Distributed caching is a loosely defined term. Any time more than a single machine is being used to cache information you can argue that the solution is distributed. Herein, we refine our view of distributed caches to those that are collaborative. What does this really mean?

In a distributed cache, when a particular node computes and stores the results in its cache, other nodes will benefit. In effect, it is no longer "its" cache, but rather "the" cache. All the nodes participating in the cluster share a common cache where information is shared.

This sounds a lot like putting the cache in a centralized database. However, there is one distinct difference. Distributed caches are distributed, which means that the data is not stored in any single place. Typically, all data is stored at every node. Chapter 8, "Distributed Databases Are Easy, Just Read the Fine Print," touches on more complicated data replication techniques that will have information placed on some plural subset of machines within a cluster. In both situations, the data is available on the nodes that use the cache, and any single system failure will not pose a threat to availability.

Distributed systems are pretty tricky in general. What seem like simple problems at first, turn out to be complicated to solve in a general case. Let's look at a simple distributed cache that operates like a dictionary of keys and values both of which are simple strings. Caching techniques apply directly applies to countless technologies, but we will look at stock quotes and SSL session caching as two acutely different examples.

Simple Distributed Information Caches

For simplicity's sake, we will assume that we have real-time stock quotes feeding in from ACME Tickers. One of the services on our news site is real-time stock quotes on every page if the user opts for that in her personal preferences. We want all the information on these stock quotes on every web server so as not to stress or rely on any single point for the information. If we were to use a centralized database and it were to go down, all stock quotes would be unavailable. However, if we were to keep a cached copy on every box, and the main distribution point were to become unavailable, information would be stale but available until the distribution point was once again operational.

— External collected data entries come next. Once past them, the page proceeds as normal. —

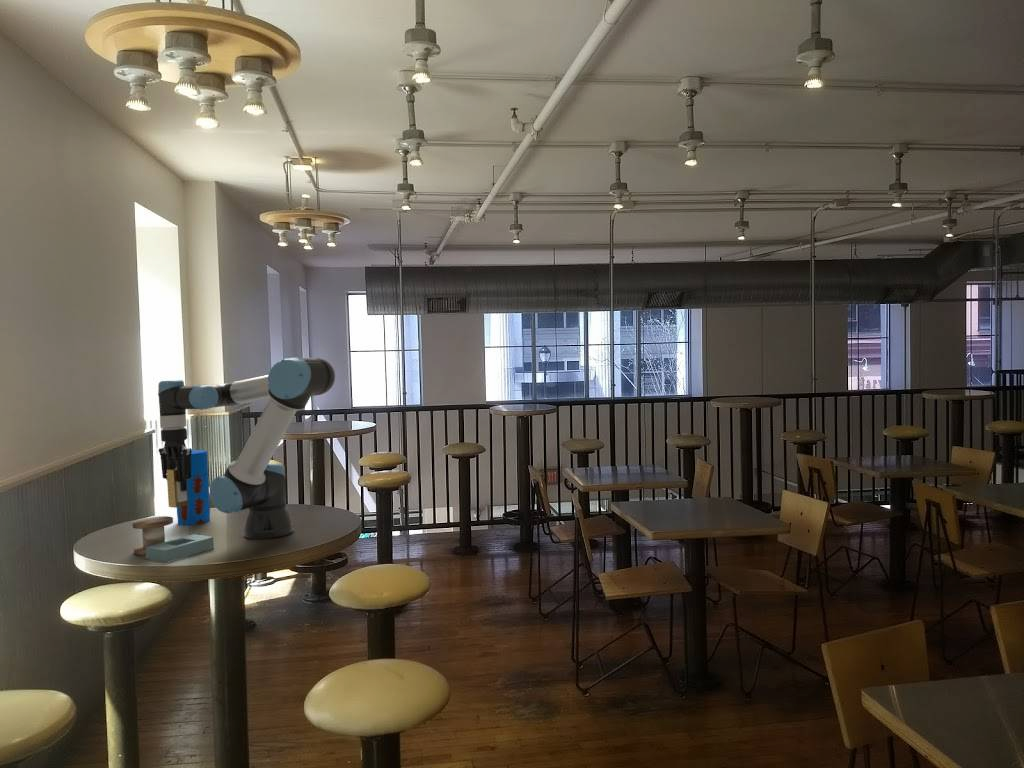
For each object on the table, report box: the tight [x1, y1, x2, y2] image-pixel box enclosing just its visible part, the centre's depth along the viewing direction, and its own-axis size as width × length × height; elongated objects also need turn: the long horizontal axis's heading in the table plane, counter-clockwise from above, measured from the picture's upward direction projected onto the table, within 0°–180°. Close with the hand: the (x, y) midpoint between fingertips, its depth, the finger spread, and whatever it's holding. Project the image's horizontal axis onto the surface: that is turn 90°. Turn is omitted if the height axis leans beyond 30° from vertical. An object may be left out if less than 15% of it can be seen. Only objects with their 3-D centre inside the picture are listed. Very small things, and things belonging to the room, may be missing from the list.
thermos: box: [176, 449, 211, 526], centre depth 251 cm, size 11×11×25 cm
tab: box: [166, 468, 188, 509], centre depth 225 cm, size 4×4×12 cm
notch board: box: [145, 533, 215, 563], centre depth 209 cm, size 16×9×4 cm, turn 151°
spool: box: [131, 515, 174, 557], centre depth 213 cm, size 11×11×9 cm
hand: (178, 500), depth 225 cm, fingers closed on tab, 3 cm apart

This is a spectacular example of why people think distributed caches are easy.

In this example, changes are effected at a single point in the architecture and propagated from there. It is not the generalized case of distributed caching. It is a specific, distributed cache that operates on a one-to-many replication paradigm shown in Figure 7.5.

Figure 7.5. One-to-many replication for stock quotes

This sort of information dissemination can be accomplished via asynchronous database replication (discussed in Chapter 8), as well as a simple, reliable multicast approach using a technology such as Spread.

Not-So-Simple Distributed Information Caches

Now look at an SSL session cache. When an SSL connection is established, a session key and a corresponding session context are established. When a browser has a session ID and initiates another request, if it is found in the server's session cache, an expensive asymmetric key negotiation can be avoided.

In a clustered environment where we want to capitalize on all of our resources as efficiently as possible, we want to be able to allocate a request to the machine that has the most sufficient resources to satisfy it. In a typical SSL environment, subsequent requests are often sent back to the same server to avoid expensive cryptographic computationseven if that server is overloaded.

Alternatively, the SSL session information can be placed in a distributed cache (shown in Figure 7.6) so that subsequent requests can be serviced by any machine in the cluster without unnecessary overhead induced by an "absent" SSL session.

Figure 7.6. Commutative replication of SSL sessions

This problem is distinctly different from the stock quote problem. In this system, we must publish from all participating nodes and as such, the issues of partitions and merges of the network arise.

Ben Laurie's Splash! SSL session caching system based on Spread tackles some of these issues, and Spread Concept's Replicated Hash Table (RHT) product, although it doesn't integrate directly with SSL session caching systems, tackles all the commutative replication requirements for such a distributed caching architecture.